Уилки закрыл лицо руками и расплакался. Он лил слезы, не в силах больше выговорить ни слова. Плач усилился, превратился в рыдания, а отец и брат беспомощно смотрели, как он корчится в судорогах на постели. Но тут пришла мать, обняла Уилки, приголубила и, нежно приговаривая, стала утешать всех троих.

– Когда Уилки был младенцем, – сказала она, склонясь над уснувшим наконец Уилки, – он лежал в колыбельке, и, казалось, улыбка не сходила с его личика. Я все пыталась выяснить, всегда ли он улыбается или только заслышав мои шаги. Но у меня так ничего и не вышло. Вот чего мне так не хватает сейчас, чего я так жду – когда он снова начнет улыбаться.


В сентябре Уильям вернулся в Гарвард, чтобы продолжить учебу, но Генри с ним не поехал. Родители были всецело поглощены заботами об Уилки, но обрадовались, когда при следующем штурме форта Вагнер, который, к счастью, был эвакуирован перед самой атакой, Боб остался цел и невредим.

Генри сидел в своей комнате, пока Уилки выздоравливал, а Боб служил у себя в полку.
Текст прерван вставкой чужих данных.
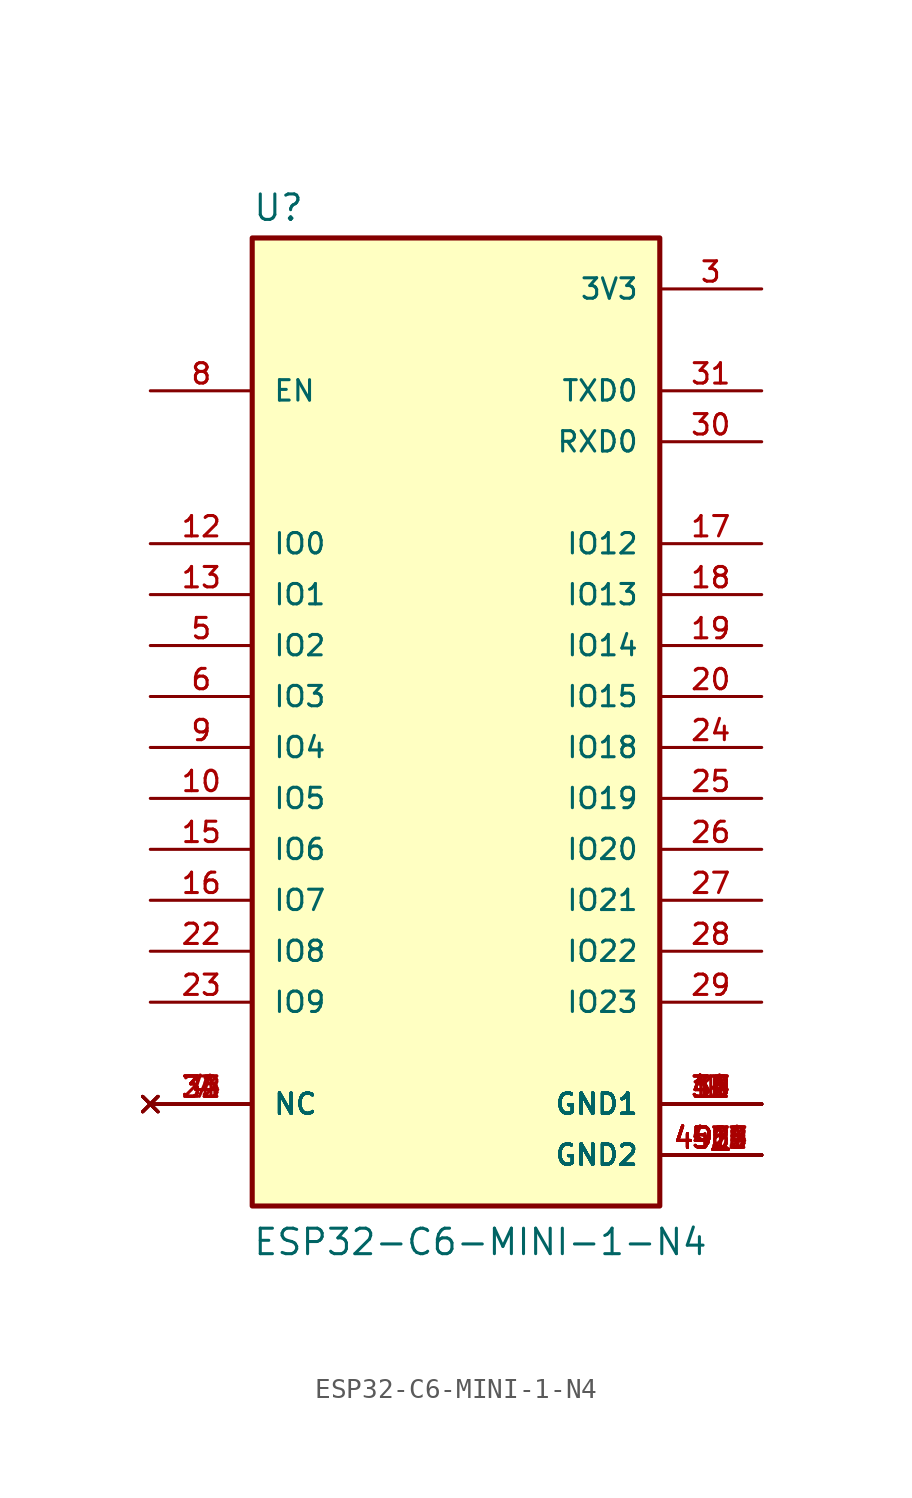
<source format=kicad_sym>
(kicad_symbol_lib
  (version 20211014)
  (generator kicad_symbol_editor)
  (symbol "ESP32-C6-MINI-1-N4"
    (pin_names
      (offset 1.016))
    (property "Reference" "U"
      (at -10.16 23.622 0)
      (effects (font (size 1.27 1.27)) (justify bottom left)))
    (property "Value" "ESP32-C6-MINI-1-N4"
      (at -10.16 -27.94 0)
      (effects (font (size 1.27 1.27)) (justify bottom left)))
    (symbol "ESP32-C6-MINI-1-N4_0_0"
      (rectangle (start -10.16 -25.4) (end 10.16 22.86) (stroke (width 0.254)) (fill (type background)))
      (pin bidirectional line (at -15.24 2.54 0) (length 5.08) (name "IO2" (effects (font (size 1.016 1.016)))) (number "5" (effects (font (size 1.016 1.016)))))
      (pin bidirectional line (at -15.24 0.0 0) (length 5.08) (name "IO3" (effects (font (size 1.016 1.016)))) (number "6" (effects (font (size 1.016 1.016)))))
      (pin bidirectional line (at -15.24 -2.54 0) (length 5.08) (name "IO4" (effects (font (size 1.016 1.016)))) (number "9" (effects (font (size 1.016 1.016)))))
      (pin bidirectional line (at -15.24 -5.08 0) (length 5.08) (name "IO5" (effects (font (size 1.016 1.016)))) (number "10" (effects (font (size 1.016 1.016)))))
      (pin bidirectional line (at -15.24 -7.62 0) (length 5.08) (name "IO6" (effects (font (size 1.016 1.016)))) (number "15" (effects (font (size 1.016 1.016)))))
      (pin bidirectional line (at -15.24 -10.16 0) (length 5.08) (name "IO7" (effects (font (size 1.016 1.016)))) (number "16" (effects (font (size 1.016 1.016)))))
      (pin bidirectional line (at -15.24 -12.7 0) (length 5.08) (name "IO8" (effects (font (size 1.016 1.016)))) (number "22" (effects (font (size 1.016 1.016)))))
      (pin bidirectional line (at -15.24 -15.24 0) (length 5.08) (name "IO9" (effects (font (size 1.016 1.016)))) (number "23" (effects (font (size 1.016 1.016)))))
      (pin bidirectional line (at 15.24 7.62 180.0) (length 5.08) (name "IO12" (effects (font (size 1.016 1.016)))) (number "17" (effects (font (size 1.016 1.016)))))
      (pin bidirectional line (at 15.24 5.08 180.0) (length 5.08) (name "IO13" (effects (font (size 1.016 1.016)))) (number "18" (effects (font (size 1.016 1.016)))))
      (pin bidirectional line (at 15.24 2.54 180.0) (length 5.08) (name "IO14" (effects (font (size 1.016 1.016)))) (number "19" (effects (font (size 1.016 1.016)))))
      (pin bidirectional line (at 15.24 0.0 180.0) (length 5.08) (name "IO15" (effects (font (size 1.016 1.016)))) (number "20" (effects (font (size 1.016 1.016)))))
      (pin bidirectional line (at 15.24 -2.54 180.0) (length 5.08) (name "IO18" (effects (font (size 1.016 1.016)))) (number "24" (effects (font (size 1.016 1.016)))))
      (pin bidirectional line (at 15.24 -5.08 180.0) (length 5.08) (name "IO19" (effects (font (size 1.016 1.016)))) (number "25" (effects (font (size 1.016 1.016)))))
      (pin bidirectional line (at 15.24 -7.62 180.0) (length 5.08) (name "IO20" (effects (font (size 1.016 1.016)))) (number "26" (effects (font (size 1.016 1.016)))))
      (pin bidirectional line (at 15.24 -10.16 180.0) (length 5.08) (name "IO21" (effects (font (size 1.016 1.016)))) (number "27" (effects (font (size 1.016 1.016)))))
      (pin bidirectional line (at 15.24 -12.7 180.0) (length 5.08) (name "IO22" (effects (font (size 1.016 1.016)))) (number "28" (effects (font (size 1.016 1.016)))))
      (pin bidirectional line (at 15.24 -15.24 180.0) (length 5.08) (name "IO23" (effects (font (size 1.016 1.016)))) (number "29" (effects (font (size 1.016 1.016)))))
      (pin input line (at -15.24 15.24 0) (length 5.08) (name "EN" (effects (font (size 1.016 1.016)))) (number "8" (effects (font (size 1.016 1.016)))))
      (pin bidirectional line (at 15.24 15.24 180.0) (length 5.08) (name "TXD0" (effects (font (size 1.016 1.016)))) (number "31" (effects (font (size 1.016 1.016)))))
      (pin bidirectional line (at 15.24 12.7 180.0) (length 5.08) (name "RXD0" (effects (font (size 1.016 1.016)))) (number "30" (effects (font (size 1.016 1.016)))))
      (pin power_in line (at 15.24 20.32 180.0) (length 5.08) (name "3V3" (effects (font (size 1.016 1.016)))) (number "3" (effects (font (size 1.016 1.016)))))
      (pin power_in line (at 15.24 -20.32 180.0) (length 5.08) (name "GND1" (effects (font (size 1.016 1.016)))) (number "1" (effects (font (size 1.016 1.016)))))
      (pin power_in line (at 15.24 -20.32 180.0) (length 5.08) (name "GND1" (effects (font (size 1.016 1.016)))) (number "2" (effects (font (size 1.016 1.016)))))
      (pin power_in line (at 15.24 -20.32 180.0) (length 5.08) (name "GND1" (effects (font (size 1.016 1.016)))) (number "11" (effects (font (size 1.016 1.016)))))
      (pin power_in line (at 15.24 -20.32 180.0) (length 5.08) (name "GND1" (effects (font (size 1.016 1.016)))) (number "14" (effects (font (size 1.016 1.016)))))
      (pin power_in line (at 15.24 -20.32 180.0) (length 5.08) (name "GND1" (effects (font (size 1.016 1.016)))) (number "36" (effects (font (size 1.016 1.016)))))
      (pin power_in line (at 15.24 -20.32 180.0) (length 5.08) (name "GND1" (effects (font (size 1.016 1.016)))) (number "37" (effects (font (size 1.016 1.016)))))
      (pin power_in line (at 15.24 -20.32 180.0) (length 5.08) (name "GND1" (effects (font (size 1.016 1.016)))) (number "38" (effects (font (size 1.016 1.016)))))
      (pin power_in line (at 15.24 -20.32 180.0) (length 5.08) (name "GND1" (effects (font (size 1.016 1.016)))) (number "39" (effects (font (size 1.016 1.016)))))
      (pin power_in line (at 15.24 -20.32 180.0) (length 5.08) (name "GND1" (effects (font (size 1.016 1.016)))) (number "40" (effects (font (size 1.016 1.016)))))
      (pin power_in line (at 15.24 -20.32 180.0) (length 5.08) (name "GND1" (effects (font (size 1.016 1.016)))) (number "41" (effects (font (size 1.016 1.016)))))
      (pin power_in line (at 15.24 -20.32 180.0) (length 5.08) (name "GND1" (effects (font (size 1.016 1.016)))) (number "42" (effects (font (size 1.016 1.016)))))
      (pin power_in line (at 15.24 -20.32 180.0) (length 5.08) (name "GND1" (effects (font (size 1.016 1.016)))) (number "43" (effects (font (size 1.016 1.016)))))
      (pin power_in line (at 15.24 -20.32 180.0) (length 5.08) (name "GND1" (effects (font (size 1.016 1.016)))) (number "44" (effects (font (size 1.016 1.016)))))
      (pin power_in line (at 15.24 -20.32 180.0) (length 5.08) (name "GND1" (effects (font (size 1.016 1.016)))) (number "45" (effects (font (size 1.016 1.016)))))
      (pin power_in line (at 15.24 -20.32 180.0) (length 5.08) (name "GND1" (effects (font (size 1.016 1.016)))) (number "46" (effects (font (size 1.016 1.016)))))
      (pin no_connect line (at -15.24 -20.32 0) (length 5.08) (name "NC" (effects (font (size 1.016 1.016)))) (number "4" (effects (font (size 1.016 1.016)))))
      (pin no_connect line (at -15.24 -20.32 0) (length 5.08) (name "NC" (effects (font (size 1.016 1.016)))) (number "7" (effects (font (size 1.016 1.016)))))
      (pin no_connect line (at -15.24 -20.32 0) (length 5.08) (name "NC" (effects (font (size 1.016 1.016)))) (number "21" (effects (font (size 1.016 1.016)))))
      (pin no_connect line (at -15.24 -20.32 0) (length 5.08) (name "NC" (effects (font (size 1.016 1.016)))) (number "32" (effects (font (size 1.016 1.016)))))
      (pin no_connect line (at -15.24 -20.32 0) (length 5.08) (name "NC" (effects (font (size 1.016 1.016)))) (number "33" (effects (font (size 1.016 1.016)))))
      (pin no_connect line (at -15.24 -20.32 0) (length 5.08) (name "NC" (effects (font (size 1.016 1.016)))) (number "34" (effects (font (size 1.016 1.016)))))
      (pin no_connect line (at -15.24 -20.32 0) (length 5.08) (name "NC" (effects (font (size 1.016 1.016)))) (number "35" (effects (font (size 1.016 1.016)))))
      (pin bidirectional line (at -15.24 5.08 0) (length 5.08) (name "IO1" (effects (font (size 1.016 1.016)))) (number "13" (effects (font (size 1.016 1.016)))))
      (pin bidirectional line (at -15.24 7.62 0) (length 5.08) (name "IO0" (effects (font (size 1.016 1.016)))) (number "12" (effects (font (size 1.016 1.016)))))
      (pin power_in line (at 15.24 -22.86 180.0) (length 5.08) (name "GND2" (effects (font (size 1.016 1.016)))) (number "47" (effects (font (size 1.016 1.016)))))
      (pin power_in line (at 15.24 -22.86 180.0) (length 5.08) (name "GND2" (effects (font (size 1.016 1.016)))) (number "48" (effects (font (size 1.016 1.016)))))
      (pin power_in line (at 15.24 -22.86 180.0) (length 5.08) (name "GND2" (effects (font (size 1.016 1.016)))) (number "49_1" (effects (font (size 1.016 1.016)))))
      (pin power_in line (at 15.24 -22.86 180.0) (length 5.08) (name "GND2" (effects (font (size 1.016 1.016)))) (number "49_2" (effects (font (size 1.016 1.016)))))
      (pin power_in line (at 15.24 -22.86 180.0) (length 5.08) (name "GND2" (effects (font (size 1.016 1.016)))) (number "49_3" (effects (font (size 1.016 1.016)))))
      (pin power_in line (at 15.24 -22.86 180.0) (length 5.08) (name "GND2" (effects (font (size 1.016 1.016)))) (number "49_4" (effects (font (size 1.016 1.016)))))
      (pin power_in line (at 15.24 -22.86 180.0) (length 5.08) (name "GND2" (effects (font (size 1.016 1.016)))) (number "49_5" (effects (font (size 1.016 1.016)))))
      (pin power_in line (at 15.24 -22.86 180.0) (length 5.08) (name "GND2" (effects (font (size 1.016 1.016)))) (number "49_6" (effects (font (size 1.016 1.016)))))
      (pin power_in line (at 15.24 -22.86 180.0) (length 5.08) (name "GND2" (effects (font (size 1.016 1.016)))) (number "49_7" (effects (font (size 1.016 1.016)))))
      (pin power_in line (at 15.24 -22.86 180.0) (length 5.08) (name "GND2" (effects (font (size 1.016 1.016)))) (number "49_8" (effects (font (size 1.016 1.016)))))
      (pin power_in line (at 15.24 -22.86 180.0) (length 5.08) (name "GND2" (effects (font (size 1.016 1.016)))) (number "49_9" (effects (font (size 1.016 1.016)))))
      (pin power_in line (at 15.24 -22.86 180.0) (length 5.08) (name "GND2" (effects (font (size 1.016 1.016)))) (number "50" (effects (font (size 1.016 1.016)))))
      (pin power_in line (at 15.24 -22.86 180.0) (length 5.08) (name "GND2" (effects (font (size 1.016 1.016)))) (number "51" (effects (font (size 1.016 1.016)))))
      (pin power_in line (at 15.24 -22.86 180.0) (length 5.08) (name "GND2" (effects (font (size 1.016 1.016)))) (number "52" (effects (font (size 1.016 1.016)))))
      (pin power_in line (at 15.24 -22.86 180.0) (length 5.08) (name "GND2" (effects (font (size 1.016 1.016)))) (number "53" (effects (font (size 1.016 1.016))))))))
</source>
Отношение матери к затворничеству Генри смягчилось, стоило Уилки заговорить о своем желании вернуться в армию, как только он почувствует, что здоров, а не когда позволят врачи. За столом мать, как и прежде, много говорила о храбрости и самопожертвовании своих младших сыновей, но в голосе ее звучала скорее горечь, нежели гордость.

– Оба они повидали такое, на что не следует смотреть в их возрасте. Они видели столько ужасов и испытали их на себе, и я не знаю, смогут ли они когда-нибудь оправиться, или их будут преследовать страшные видения, которые никто из нас и представить себе не может. Как бы я хотела, чтобы они никогда не уходили на эту войну. Вот и все, что я могу сказать. Как бы я хотела, чтобы эта война никогда не начиналась.
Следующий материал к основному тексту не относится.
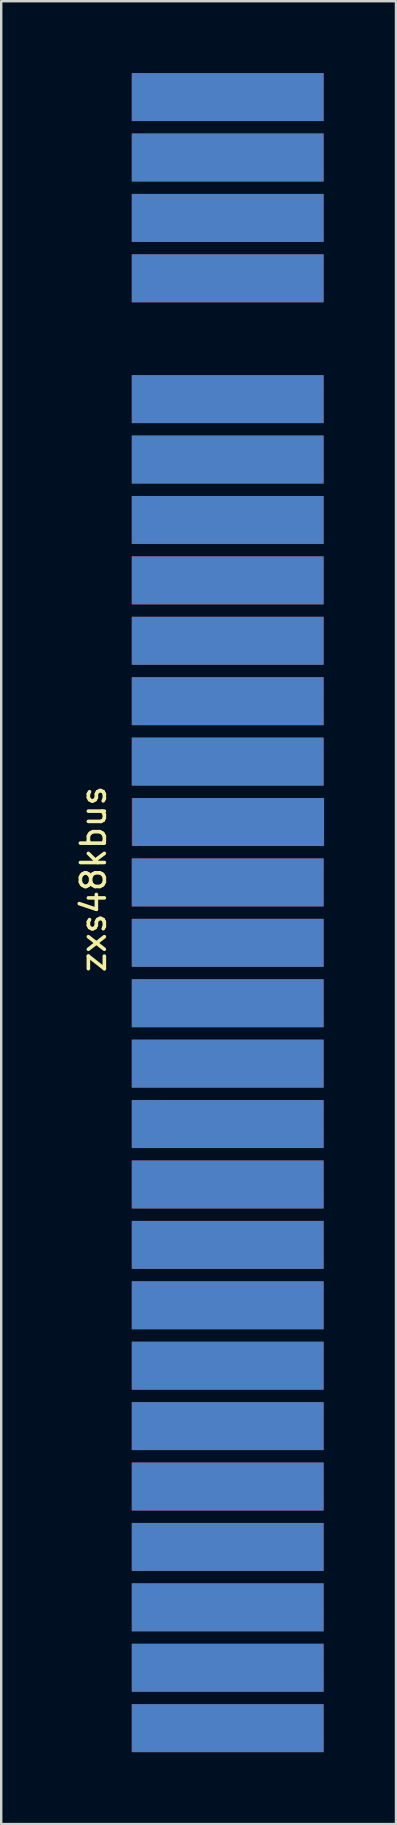
<source format=kicad_pcb>
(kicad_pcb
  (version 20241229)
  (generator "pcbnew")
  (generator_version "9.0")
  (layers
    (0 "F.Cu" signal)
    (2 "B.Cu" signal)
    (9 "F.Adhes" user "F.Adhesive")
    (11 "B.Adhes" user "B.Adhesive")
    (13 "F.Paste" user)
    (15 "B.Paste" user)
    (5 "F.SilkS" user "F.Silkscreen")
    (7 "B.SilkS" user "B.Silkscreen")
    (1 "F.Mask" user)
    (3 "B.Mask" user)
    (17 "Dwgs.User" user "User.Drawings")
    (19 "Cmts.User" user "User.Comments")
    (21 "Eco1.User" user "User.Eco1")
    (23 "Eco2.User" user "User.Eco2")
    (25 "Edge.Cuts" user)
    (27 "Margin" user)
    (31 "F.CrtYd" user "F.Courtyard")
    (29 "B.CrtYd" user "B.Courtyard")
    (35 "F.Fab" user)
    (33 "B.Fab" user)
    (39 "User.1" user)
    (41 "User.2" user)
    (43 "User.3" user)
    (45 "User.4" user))
  (footprint "zxs48kbus"
    (layer "F.Cu")
    (at 6.588 33.62)
    (property "Reference" "zxs48kbus" (at -5.74 0 90) (layer "F.SilkS") (effects (font (size 1 1) (thickness 0.15))))
    (attr through_hole)
    (pad "A1" smd rect (at -0.14 -32.62) (size 8 2) (layers "B.Cu" "B.Mask" "B.Paste"))
    (pad "A2" smd rect (at -0.14 -30.1) (size 8 2) (layers "B.Cu" "B.Mask" "B.Paste"))
    (pad "A3" smd rect (at -0.14 -27.58) (size 8 2) (layers "B.Cu" "B.Mask" "B.Paste"))
    (pad "A4" smd rect (at -0.14 -25.06) (size 8 2) (layers "B.Cu" "B.Mask" "B.Paste"))
    (pad "A6" smd rect (at -0.14 -20.02) (size 8 2) (layers "B.Cu" "B.Mask" "B.Paste"))
    (pad "A7" smd rect (at -0.14 -17.5) (size 8 2) (layers "B.Cu" "B.Mask" "B.Paste"))
    (pad "A8" smd rect (at -0.14 -14.98) (size 8 2) (layers "B.Cu" "B.Mask" "B.Paste"))
    (pad "A9" smd rect (at -0.14 -12.46) (size 8 2) (layers "B.Cu" "B.Mask" "B.Paste"))
    (pad "A10" smd rect (at -0.14 -9.94) (size 8 2) (layers "B.Cu" "B.Mask" "B.Paste"))
    (pad "A11" smd rect (at -0.14 -7.42) (size 8 2) (layers "B.Cu" "B.Mask" "B.Paste"))
    (pad "A12" smd rect (at -0.14 -4.9) (size 8 2) (layers "B.Cu" "B.Mask" "B.Paste"))
    (pad "A13" smd rect (at -0.12 -2.38) (size 8 2) (layers "B.Cu" "B.Mask" "B.Paste"))
    (pad "A14" smd rect (at -0.14 0.14) (size 8 2) (layers "B.Cu" "B.Mask" "B.Paste"))
    (pad "A15" smd rect (at -0.14 2.66) (size 8 2) (layers "B.Cu" "B.Mask" "B.Paste"))
    (pad "A16" smd rect (at -0.14 5.18) (size 8 2) (layers "B.Cu" "B.Mask" "B.Paste"))
    (pad "A17" smd rect (at -0.14 7.7) (size 8 2) (layers "B.Cu" "B.Mask" "B.Paste"))
    (pad "A18" smd rect (at -0.14 10.22) (size 8 2) (layers "B.Cu" "B.Mask" "B.Paste"))
    (pad "A19" smd rect (at -0.14 12.74) (size 8 2) (layers "B.Cu" "B.Mask" "B.Paste"))
    (pad "A20" smd rect (at -0.14 15.26) (size 8 2) (layers "B.Cu" "B.Mask" "B.Paste"))
    (pad "A21" smd rect (at -0.14 17.78) (size 8 2) (layers "B.Cu" "B.Mask" "B.Paste"))
    (pad "A22" smd rect (at -0.14 20.3) (size 8 2) (layers "B.Cu" "B.Mask" "B.Paste"))
    (pad "A23" smd rect (at -0.14 22.82) (size 8 2) (layers "B.Cu" "B.Mask" "B.Paste"))
    (pad "A24" smd rect (at -0.14 25.34) (size 8 2) (layers "B.Cu" "B.Mask" "B.Paste"))
    (pad "A25" smd rect (at -0.14 27.86) (size 8 2) (layers "B.Cu" "B.Mask" "B.Paste"))
    (pad "A26" smd rect (at -0.14 30.38) (size 8 2) (layers "B.Cu" "B.Mask" "B.Paste"))
    (pad "A27" smd rect (at -0.14 32.9) (size 8 2) (layers "B.Cu" "B.Mask" "B.Paste"))
    (pad "A28" smd rect (at -0.14 35.42) (size 8 2) (layers "B.Cu" "B.Mask" "B.Paste"))
    (pad "B1" smd rect (at -0.14 -32.62) (size 8 2) (layers "F.Cu" "F.Mask" "F.Paste"))
    (pad "B2" smd rect (at -0.14 -30.1) (size 8 2) (layers "F.Cu" "F.Mask" "F.Paste"))
    (pad "B3" smd rect (at -0.14 -27.58) (size 8 2) (layers "F.Cu" "F.Mask" "F.Paste"))
    (pad "B4" smd rect (at -0.14 -25.06) (size 8 2) (layers "F.Cu" "F.Mask" "F.Paste"))
    (pad "B6" smd rect (at -0.14 -20.02) (size 8 2) (layers "F.Cu" "F.Mask" "F.Paste"))
    (pad "B7" smd rect (at -0.14 -17.5) (size 8 2) (layers "F.Cu" "F.Mask" "F.Paste"))
    (pad "B8" smd rect (at -0.14 -14.98) (size 8 2) (layers "F.Cu" "F.Mask" "F.Paste"))
    (pad "B9" smd rect (at -0.14 -12.46) (size 8 2) (layers "F.Cu" "F.Mask" "F.Paste"))
    (pad "B10" smd rect (at -0.14 -9.94) (size 8 2) (layers "F.Cu" "F.Mask" "F.Paste"))
    (pad "B11" smd rect (at -0.14 -7.42) (size 8 2) (layers "F.Cu" "F.Mask" "F.Paste"))
    (pad "B12" smd rect (at -0.14 -4.9) (size 8 2) (layers "F.Cu" "F.Mask" "F.Paste"))
    (pad "B13" smd rect (at -0.14 -2.38) (size 8 2) (layers "F.Cu" "F.Mask" "F.Paste"))
    (pad "B14" smd rect (at -0.14 0.14) (size 8 2) (layers "F.Cu" "F.Mask" "F.Paste"))
    (pad "B15" smd rect (at -0.14 2.66) (size 8 2) (layers "F.Cu" "F.Mask" "F.Paste"))
    (pad "B16" smd rect (at -0.14 5.18) (size 8 2) (layers "F.Cu" "F.Mask" "F.Paste"))
    (pad "B17" smd rect (at -0.14 7.7) (size 8 2) (layers "F.Cu" "F.Mask" "F.Paste"))
    (pad "B18" smd rect (at -0.14 10.22) (size 8 2) (layers "F.Cu" "F.Mask" "F.Paste"))
    (pad "B19" smd rect (at -0.14 12.74) (size 8 2) (layers "F.Cu" "F.Mask" "F.Paste"))
    (pad "B20" smd rect (at -0.14 15.26) (size 8 2) (layers "F.Cu" "F.Mask" "F.Paste"))
    (pad "B21" smd rect (at -0.14 17.78) (size 8 2) (layers "F.Cu" "F.Mask" "F.Paste"))
    (pad "B22" smd rect (at -0.14 20.3) (size 8 2) (layers "F.Cu" "F.Mask" "F.Paste"))
    (pad "B23" smd rect (at -0.14 22.82) (size 8 2) (layers "F.Cu" "F.Mask" "F.Paste"))
    (pad "B24" smd rect (at -0.14 25.34) (size 8 2) (layers "F.Cu" "F.Mask" "F.Paste"))
    (pad "B25" smd rect (at -0.14 27.86) (size 8 2) (layers "F.Cu" "F.Mask" "F.Paste"))
    (pad "B26" smd rect (at -0.14 30.38) (size 8 2) (layers "F.Cu" "F.Mask" "F.Paste"))
    (pad "B27" smd rect (at -0.14 32.9) (size 8 2) (layers "F.Cu" "F.Mask" "F.Paste"))
    (pad "B28" smd rect (at -0.14 35.42) (size 8 2) (layers "F.Cu" "F.Mask" "F.Paste")))
  (gr_rect
    (start -3 -3)
    (end 13.468 73.04)
    (stroke (width 0.1) (type default))
    (fill no)
    (layer "Edge.Cuts")))
</source>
Тетушка Кейт кивнула, но Генри-старший бесстрастным, туманным взором уставился куда-то вдаль, словно его жена высказала какое-то обыденное, не заслуживающее внимания наблюдение. Как только завершалась каждая трапеза, Генри скрывался в своей комнате. Мать снова начала волноваться за его больную спину, приносила ему подушки, уговаривая лежать, а не сидеть во время чтения.